Though it was a good time to finally embark on making bread on my own, doing it without accurate measurement tools may not have been ideal; this is how our focaccia became rustic.
We began by picking grape tomatoes from our beds and onions that would provide the sweet flavors of our bread.
Next we mixed the flour, salt, sugar, and olive oil together until it became sticky.
I never realized how much fun it was to knead dough! Once the dough was kneaded we let it rise. I put it under a bowl to rise, and after an hour it literally exploded from out under the bowl.
Then (which I forgot) it was time to let it rise once more. After punching the air out of the bread, it was back under the bowl for the smooth dome filled with potential goodness!
Ah, and next the second to best part; adding flavors! After putting the dough into an oiled pan, we decorated the billows with our ripened tomatoes, tender onions, parsley, and garlic.

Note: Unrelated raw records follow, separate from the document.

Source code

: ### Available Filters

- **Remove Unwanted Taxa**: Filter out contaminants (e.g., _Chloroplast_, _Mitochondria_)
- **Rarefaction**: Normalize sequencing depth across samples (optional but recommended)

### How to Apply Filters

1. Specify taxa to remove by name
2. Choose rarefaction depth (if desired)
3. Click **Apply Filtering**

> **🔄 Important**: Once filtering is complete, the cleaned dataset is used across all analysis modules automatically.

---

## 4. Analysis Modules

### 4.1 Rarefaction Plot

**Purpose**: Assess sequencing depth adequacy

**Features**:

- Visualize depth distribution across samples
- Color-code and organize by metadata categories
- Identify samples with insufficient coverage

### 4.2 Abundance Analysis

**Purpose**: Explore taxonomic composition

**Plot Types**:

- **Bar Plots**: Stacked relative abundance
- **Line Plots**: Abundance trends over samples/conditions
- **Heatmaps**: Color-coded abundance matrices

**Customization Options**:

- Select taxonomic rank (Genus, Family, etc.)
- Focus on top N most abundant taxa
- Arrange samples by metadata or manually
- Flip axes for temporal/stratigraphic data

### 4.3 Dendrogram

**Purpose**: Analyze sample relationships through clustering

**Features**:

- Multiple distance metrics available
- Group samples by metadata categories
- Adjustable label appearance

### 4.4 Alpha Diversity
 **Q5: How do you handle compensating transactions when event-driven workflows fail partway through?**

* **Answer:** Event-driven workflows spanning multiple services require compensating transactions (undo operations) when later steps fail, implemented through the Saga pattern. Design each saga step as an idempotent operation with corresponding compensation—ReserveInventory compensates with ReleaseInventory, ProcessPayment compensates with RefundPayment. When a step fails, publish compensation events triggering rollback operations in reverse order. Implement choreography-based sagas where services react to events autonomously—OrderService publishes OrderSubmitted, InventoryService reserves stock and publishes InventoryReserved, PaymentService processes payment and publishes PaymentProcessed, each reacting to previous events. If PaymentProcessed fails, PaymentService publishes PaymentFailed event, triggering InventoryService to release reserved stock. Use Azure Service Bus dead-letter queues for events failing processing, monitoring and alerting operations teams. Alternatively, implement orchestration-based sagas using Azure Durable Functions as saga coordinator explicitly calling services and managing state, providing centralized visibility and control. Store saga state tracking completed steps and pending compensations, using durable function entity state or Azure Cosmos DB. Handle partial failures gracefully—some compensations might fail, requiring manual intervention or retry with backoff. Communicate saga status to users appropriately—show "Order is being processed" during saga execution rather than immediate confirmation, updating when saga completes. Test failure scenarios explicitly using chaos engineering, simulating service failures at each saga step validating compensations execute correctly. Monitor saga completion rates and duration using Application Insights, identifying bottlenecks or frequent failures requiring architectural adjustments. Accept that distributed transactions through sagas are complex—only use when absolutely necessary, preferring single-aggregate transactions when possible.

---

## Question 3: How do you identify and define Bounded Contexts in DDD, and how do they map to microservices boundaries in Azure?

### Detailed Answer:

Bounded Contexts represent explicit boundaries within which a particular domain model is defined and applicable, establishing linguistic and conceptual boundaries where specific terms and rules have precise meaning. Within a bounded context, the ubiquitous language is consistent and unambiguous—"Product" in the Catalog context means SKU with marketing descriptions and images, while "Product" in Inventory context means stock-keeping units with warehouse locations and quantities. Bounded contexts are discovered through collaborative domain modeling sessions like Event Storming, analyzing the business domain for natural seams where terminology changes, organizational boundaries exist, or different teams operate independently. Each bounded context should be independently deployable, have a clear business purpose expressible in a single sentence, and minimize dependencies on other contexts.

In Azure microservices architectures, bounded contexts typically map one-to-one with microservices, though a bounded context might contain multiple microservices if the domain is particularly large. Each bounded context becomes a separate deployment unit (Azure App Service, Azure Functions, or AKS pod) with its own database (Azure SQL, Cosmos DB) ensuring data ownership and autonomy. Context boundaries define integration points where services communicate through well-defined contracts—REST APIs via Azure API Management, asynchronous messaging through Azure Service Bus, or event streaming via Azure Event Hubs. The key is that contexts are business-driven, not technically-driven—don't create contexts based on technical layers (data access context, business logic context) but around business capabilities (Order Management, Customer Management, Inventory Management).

Our tomatoes are ripening so quickly that Fran and I are having trouble eating them all. It seems like we will be making lots and lots of focaccia (and salsa at tomorrow’s garden party). But then again, that doesn’t sound too bad.
Fran and I were somewhat late to our dinner party (where the focaccia was hopefully to be a star). Therefore we squashed (yes, this is the best way to describe spreading out the dough with your fingers) the dough into the pan with its garden grown additions and topped it with a shiny layer of aluminum foil. Now we hurried; hands still slick with olive oil and flour still patching all over our clothing.
We made it! (dinner was still in the works) Into the oven the focaccia went. As the twenty minutes ticked down, and the dough turned golden and crisped, we slipped basil leaves onto the top.
It was finished!
It was the perfect accompaniment with pasta with kale pesto and butternut squash and a fresh salad. Thanks Becky and Francis!